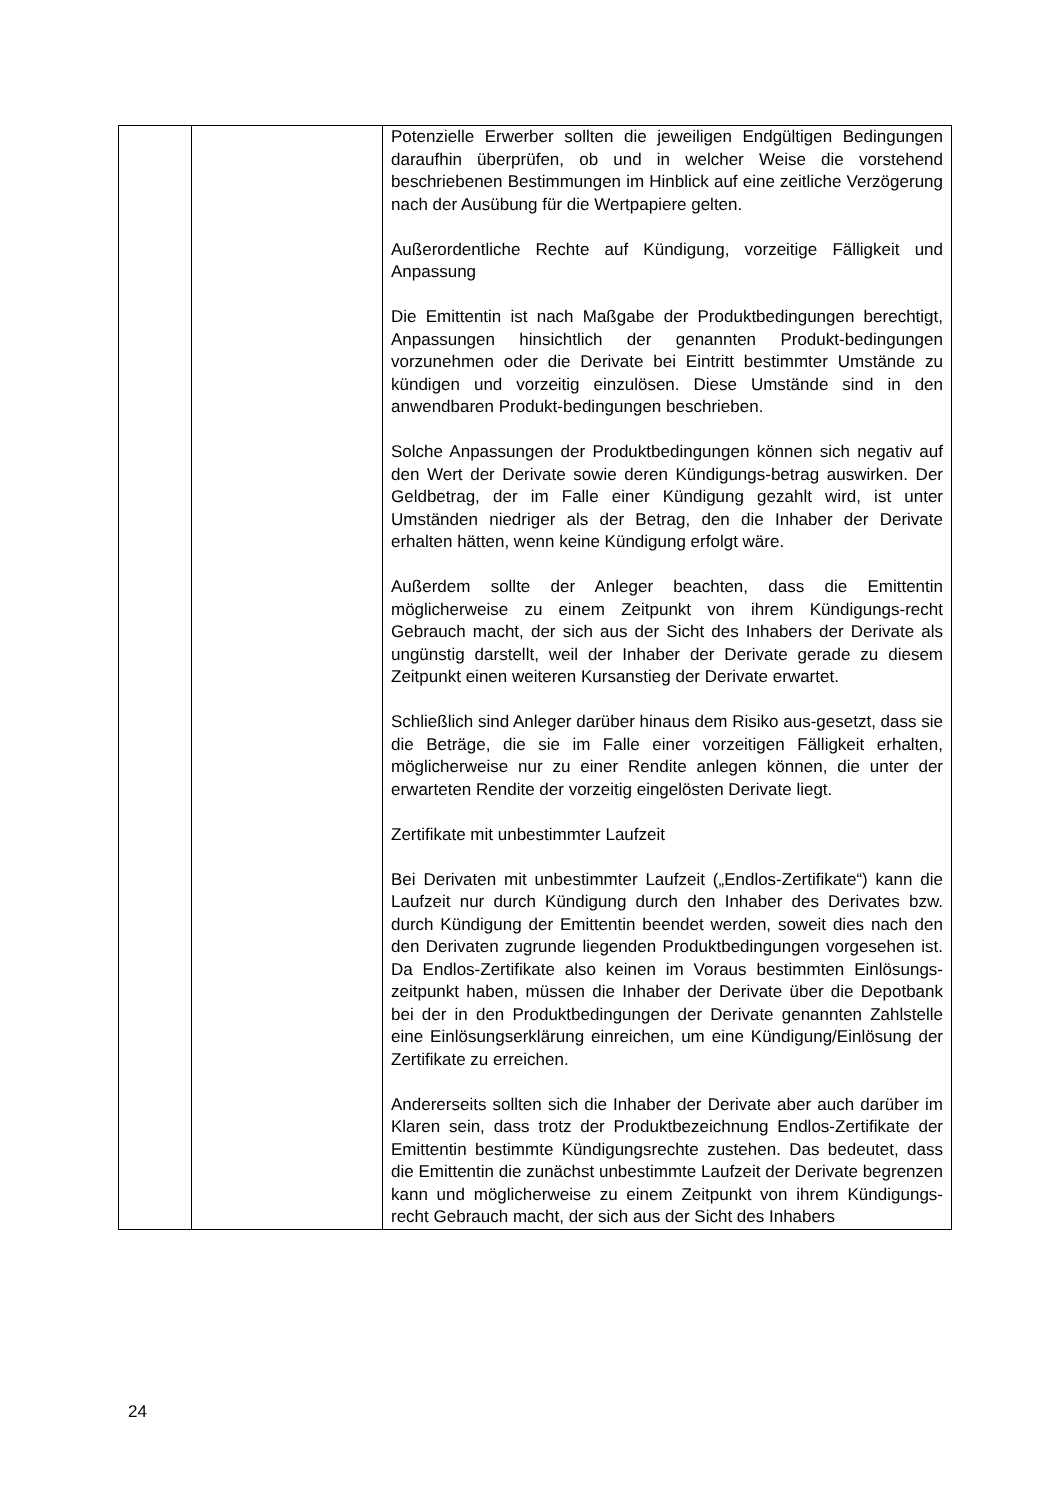| | | Potenzielle Erwerber sollten die jeweiligen Endgültigen Bedingungen daraufhin überprüfen, ob und in welcher Weise die vorstehend beschriebenen Bestimmungen im Hinblick auf eine zeitliche Verzögerung nach der Ausübung für die Wertpapiere gelten. Außerordentliche Rechte auf Kündigung, vorzeitige Fälligkeit und Anpassung Die Emittentin ist nach Maßgabe der Produktbedingungen berechtigt, Anpassungen hinsichtlich der genannten Produkt-bedingungen vorzunehmen oder die Derivate bei Eintritt bestimmter Umstände zu kündigen und vorzeitig einzulösen. Diese Umstände sind in den anwendbaren Produkt-bedingungen beschrieben. Solche Anpassungen der Produktbedingungen können sich negativ auf den Wert der Derivate sowie deren Kündigungs-betrag auswirken. Der Geldbetrag, der im Falle einer Kündigung gezahlt wird, ist unter Umständen niedriger als der Betrag, den die Inhaber der Derivate erhalten hätten, wenn keine Kündigung erfolgt wäre. Außerdem sollte der Anleger beachten, dass die Emittentin möglicherweise zu einem Zeitpunkt von ihrem Kündigungs-recht Gebrauch macht, der sich aus der Sicht des Inhabers der Derivate als ungünstig darstellt, weil der Inhaber der Derivate gerade zu diesem Zeitpunkt einen weiteren Kursanstieg der Derivate erwartet. Schließlich sind Anleger darüber hinaus dem Risiko aus-gesetzt, dass sie die Beträge, die sie im Falle einer vorzeitigen Fälligkeit erhalten, möglicherweise nur zu einer Rendite anlegen können, die unter der erwarteten Rendite der vorzeitig eingelösten Derivate liegt. Zertifikate mit unbestimmter Laufzeit Bei Derivaten mit unbestimmter Laufzeit („Endlos-Zertifikate“) kann die Laufzeit nur durch Kündigung durch den Inhaber des Derivates bzw. durch Kündigung der Emittentin beendet werden, soweit dies nach den den Derivaten zugrunde liegenden Produktbedingungen vorgesehen ist. Da Endlos-Zertifikate also keinen im Voraus bestimmten Einlösungs-zeitpunkt haben, müssen die Inhaber der Derivate über die Depotbank bei der in den Produktbedingungen der Derivate genannten Zahlstelle eine Einlösungserklärung einreichen, um eine Kündigung/Einlösung der Zertifikate zu erreichen. Andererseits sollten sich die Inhaber der Derivate aber auch darüber im Klaren sein, dass trotz der Produktbezeichnung Endlos-Zertifikate der Emittentin bestimmte Kündigungsrechte zustehen. Das bedeutet, dass die Emittentin die zunächst unbestimmte Laufzeit der Derivate begrenzen kann und möglicherweise zu einem Zeitpunkt von ihrem Kündigungs-recht Gebrauch macht, der sich aus der Sicht des Inhabers |
24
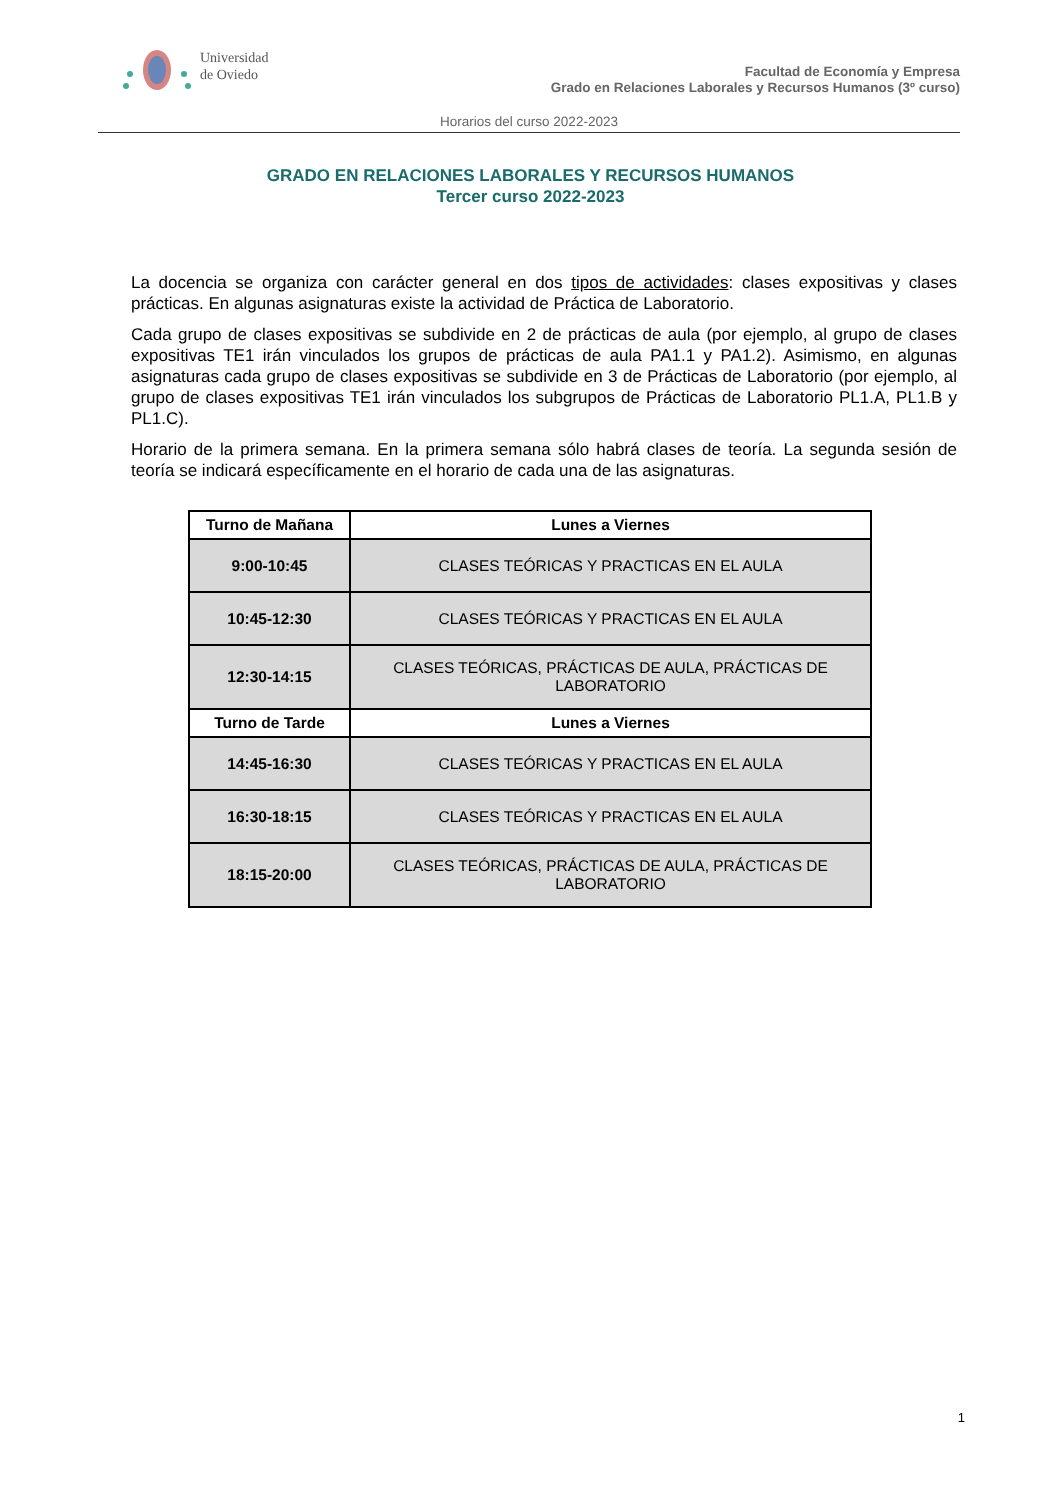Universidad
de Oviedo
Facultad de Economía y Empresa
Grado en Relaciones Laborales y Recursos Humanos (3º curso)
Horarios del curso 2022-2023
GRADO EN RELACIONES LABORALES Y RECURSOS HUMANOS
Tercer curso 2022-2023
La docencia se organiza con carácter general en dos tipos de actividades: clases expositivas y clases prácticas. En algunas asignaturas existe la actividad de Práctica de Laboratorio.
Cada grupo de clases expositivas se subdivide en 2 de prácticas de aula (por ejemplo, al grupo de clases expositivas TE1 irán vinculados los grupos de prácticas de aula PA1.1 y PA1.2). Asimismo, en algunas asignaturas cada grupo de clases expositivas se subdivide en 3 de Prácticas de Laboratorio (por ejemplo, al grupo de clases expositivas TE1 irán vinculados los subgrupos de Prácticas de Laboratorio PL1.A, PL1.B y PL1.C).
Horario de la primera semana. En la primera semana sólo habrá clases de teoría. La segunda sesión de teoría se indicará específicamente en el horario de cada una de las asignaturas.
| Turno de Mañana | Lunes a Viernes |
| --- | --- |
| 9:00-10:45 | CLASES TEÓRICAS Y PRACTICAS EN EL AULA |
| 10:45-12:30 | CLASES TEÓRICAS Y PRACTICAS EN EL AULA |
| 12:30-14:15 | CLASES TEÓRICAS, PRÁCTICAS DE AULA, PRÁCTICAS DE LABORATORIO |
| Turno de Tarde | Lunes a Viernes |
| 14:45-16:30 | CLASES TEÓRICAS Y PRACTICAS EN EL AULA |
| 16:30-18:15 | CLASES TEÓRICAS Y PRACTICAS EN EL AULA |
| 18:15-20:00 | CLASES TEÓRICAS, PRÁCTICAS DE AULA, PRÁCTICAS DE LABORATORIO |
1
-------
**Work required**.
From the line that holds "18:15-20:00 | CLASES" to the last line of the records above, print each line exactly. Add nothing else.

**Expected answer**.
| 18:15-20:00 | CLASES TEÓRICAS, PRÁCTICAS DE AULA, PRÁCTICAS DE LABORATORIO |
1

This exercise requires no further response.